▶ Data extracted from a collection:
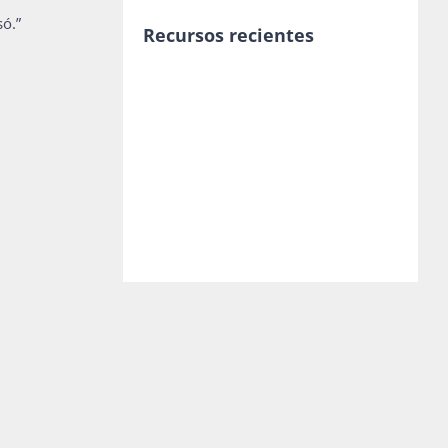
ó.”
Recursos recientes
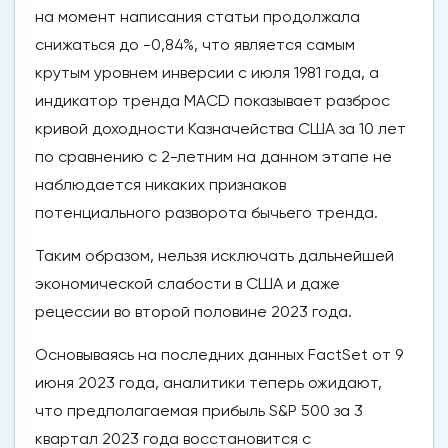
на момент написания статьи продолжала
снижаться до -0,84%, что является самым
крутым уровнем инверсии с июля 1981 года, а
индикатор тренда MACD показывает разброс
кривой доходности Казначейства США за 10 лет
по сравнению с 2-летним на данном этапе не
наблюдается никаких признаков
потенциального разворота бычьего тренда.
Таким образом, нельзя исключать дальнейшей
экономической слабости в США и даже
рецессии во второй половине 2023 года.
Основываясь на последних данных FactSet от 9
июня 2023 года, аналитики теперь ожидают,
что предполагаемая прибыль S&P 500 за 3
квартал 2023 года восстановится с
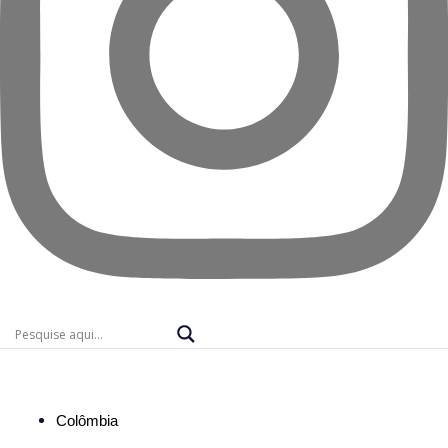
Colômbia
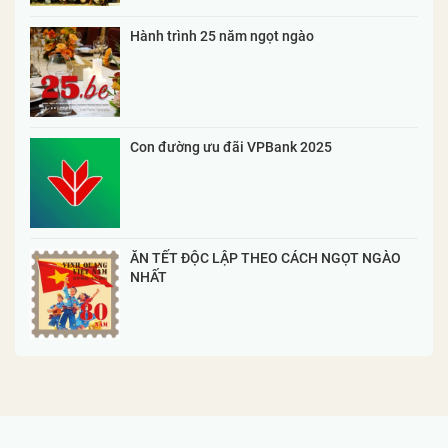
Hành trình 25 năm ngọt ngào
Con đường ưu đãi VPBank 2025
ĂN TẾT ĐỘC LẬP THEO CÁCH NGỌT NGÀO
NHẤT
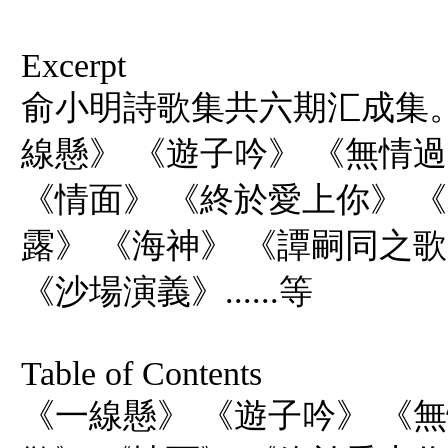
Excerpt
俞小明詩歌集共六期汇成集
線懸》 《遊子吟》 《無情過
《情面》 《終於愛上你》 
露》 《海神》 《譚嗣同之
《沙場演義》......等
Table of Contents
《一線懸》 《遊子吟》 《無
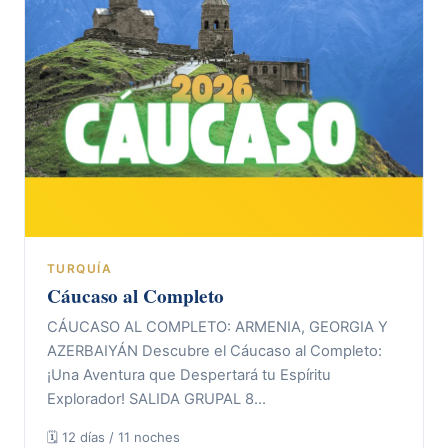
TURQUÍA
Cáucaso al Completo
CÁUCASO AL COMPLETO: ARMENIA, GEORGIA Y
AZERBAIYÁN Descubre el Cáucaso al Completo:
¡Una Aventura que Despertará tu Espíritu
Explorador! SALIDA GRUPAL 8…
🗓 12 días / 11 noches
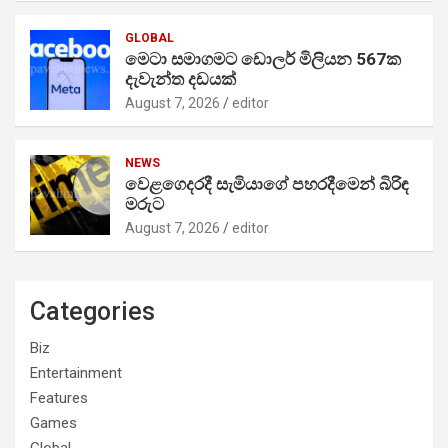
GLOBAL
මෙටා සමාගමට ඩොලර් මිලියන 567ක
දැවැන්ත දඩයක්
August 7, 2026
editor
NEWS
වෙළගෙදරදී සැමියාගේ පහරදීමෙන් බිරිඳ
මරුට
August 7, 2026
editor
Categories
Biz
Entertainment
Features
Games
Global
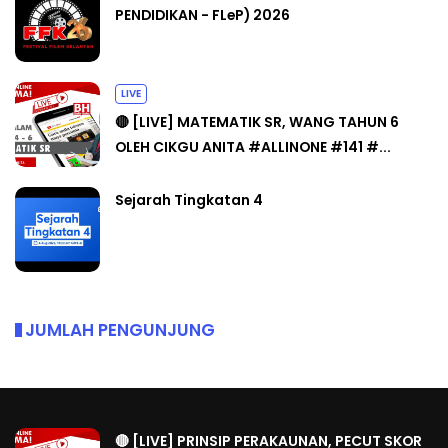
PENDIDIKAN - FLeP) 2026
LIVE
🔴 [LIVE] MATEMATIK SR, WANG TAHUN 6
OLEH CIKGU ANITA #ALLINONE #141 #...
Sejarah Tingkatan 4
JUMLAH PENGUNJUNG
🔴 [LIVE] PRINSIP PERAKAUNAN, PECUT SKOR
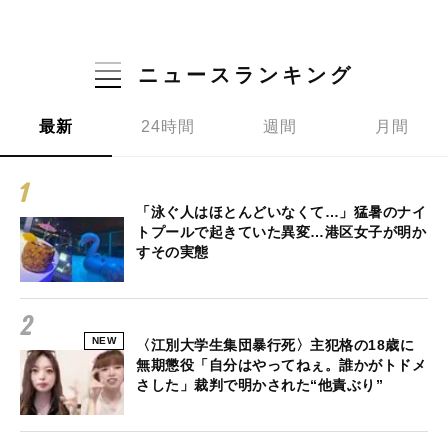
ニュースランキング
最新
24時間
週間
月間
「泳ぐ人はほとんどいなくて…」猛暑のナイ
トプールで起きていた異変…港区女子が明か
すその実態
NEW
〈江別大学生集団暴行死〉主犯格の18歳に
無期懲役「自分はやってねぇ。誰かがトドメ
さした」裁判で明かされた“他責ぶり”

▶ TASK INSTRUCTIONS: What lines above contain the string "LIVE"? Copy all of them.

▶ WRITTEN SOLUTION:
LIVE
🔴 [LIVE] MATEMATIK SR, WANG TAHUN 6
🔴 [LIVE] PRINSIP PERAKAUNAN, PECUT SKOR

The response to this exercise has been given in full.